Seven days is all Noah has left before he knows the world will be destroyed. A whole week. Do you think he was busy doing all those things he'd put off doing, or do you think he just sat in his bedroom and stared at the wall? Cause I would've done the latter.

That's the thing, too. God didn't give Noah a chance to save humankind, didn't give him a chance to warn anybody, didn't tell him he could even divulge this information. Just, "I'm going to kill everything. Everything except you. Do you feel special now?" Must've been a depressing week for Noah, listening to people in the marketplace looking forward to the next season, or families planning for weddings that would never take place. Watching mothers carrying around their sons or daughters in their arms, whose futures are now just a short, watery doom. Or even little things like, "I'll pay you back next week." Nope. No you won't.

This is what really bothers me about teaching this particular story to children. Talk about desensitization.

"Noah did all that the Lord commanded him." Yeah, well, not much of a choice, is there?

So Noah was six hundred years old when he went into the ark with all the animals that didn't really fit and his whole family of sons and daughters-in-law. "On the seventeenth day of the second month" (that's unnecessarily precise) the whole world flooded from the bottom and the top. It rained for forty days and nights.

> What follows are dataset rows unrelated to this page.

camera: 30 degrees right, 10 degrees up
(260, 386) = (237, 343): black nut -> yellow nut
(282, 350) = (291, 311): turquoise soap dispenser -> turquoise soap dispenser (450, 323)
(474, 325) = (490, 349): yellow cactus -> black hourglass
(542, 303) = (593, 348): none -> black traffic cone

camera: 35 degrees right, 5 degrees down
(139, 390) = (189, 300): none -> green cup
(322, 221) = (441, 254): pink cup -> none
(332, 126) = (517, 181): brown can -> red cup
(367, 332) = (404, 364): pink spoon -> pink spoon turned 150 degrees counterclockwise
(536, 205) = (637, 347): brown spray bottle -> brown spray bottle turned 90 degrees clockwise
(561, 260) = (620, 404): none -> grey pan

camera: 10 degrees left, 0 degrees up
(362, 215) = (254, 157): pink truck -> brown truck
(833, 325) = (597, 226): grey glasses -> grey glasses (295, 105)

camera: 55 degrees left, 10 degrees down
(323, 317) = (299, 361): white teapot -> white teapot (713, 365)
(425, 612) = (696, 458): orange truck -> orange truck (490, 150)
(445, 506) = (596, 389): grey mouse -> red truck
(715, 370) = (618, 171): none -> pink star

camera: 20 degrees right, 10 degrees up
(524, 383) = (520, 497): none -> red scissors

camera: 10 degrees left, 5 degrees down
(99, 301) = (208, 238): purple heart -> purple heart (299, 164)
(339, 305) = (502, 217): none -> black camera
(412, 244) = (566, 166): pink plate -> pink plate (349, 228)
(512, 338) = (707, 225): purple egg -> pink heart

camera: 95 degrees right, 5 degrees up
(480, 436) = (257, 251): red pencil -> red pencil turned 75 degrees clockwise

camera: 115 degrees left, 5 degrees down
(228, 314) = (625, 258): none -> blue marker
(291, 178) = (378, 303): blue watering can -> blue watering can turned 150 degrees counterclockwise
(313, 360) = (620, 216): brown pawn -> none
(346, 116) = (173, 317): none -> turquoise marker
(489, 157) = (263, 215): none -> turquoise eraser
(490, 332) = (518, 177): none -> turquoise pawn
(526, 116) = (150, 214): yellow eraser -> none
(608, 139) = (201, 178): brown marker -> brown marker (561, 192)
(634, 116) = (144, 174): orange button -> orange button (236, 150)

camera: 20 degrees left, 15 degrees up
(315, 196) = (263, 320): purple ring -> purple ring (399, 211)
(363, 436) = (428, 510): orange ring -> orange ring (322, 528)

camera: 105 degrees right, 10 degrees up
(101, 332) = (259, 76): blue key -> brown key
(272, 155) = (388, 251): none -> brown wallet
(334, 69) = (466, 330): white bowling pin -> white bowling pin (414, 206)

I'm assuming Noah didn't take any fish or waterfowl with him on the ark. That would just be stupid. But the author, for the fourth time now, talks about all the animals on the ark with him. And "Then the Lord shut him in." Presumably saying, "See you when everything you've ever known is dead and gone. Have fun!"

For forty days the waters increased, and Noah and the ark went up, up, up, and everything that had been land dwelling was totally and utterly f*cked. And after forty days, when the ark was at least twenty feet above the high mountains, the waters and the rain stopped.

The flood lasted (after that, I imagine) for a hundred and fifty days. That's about five months. I'm not sure what calendar they were using at that time, but it was almost half a year. At least two seasons of hanging out on a big boat with no one to talk to except some animals and your family. Noah probably spent a lot of time tending the animals.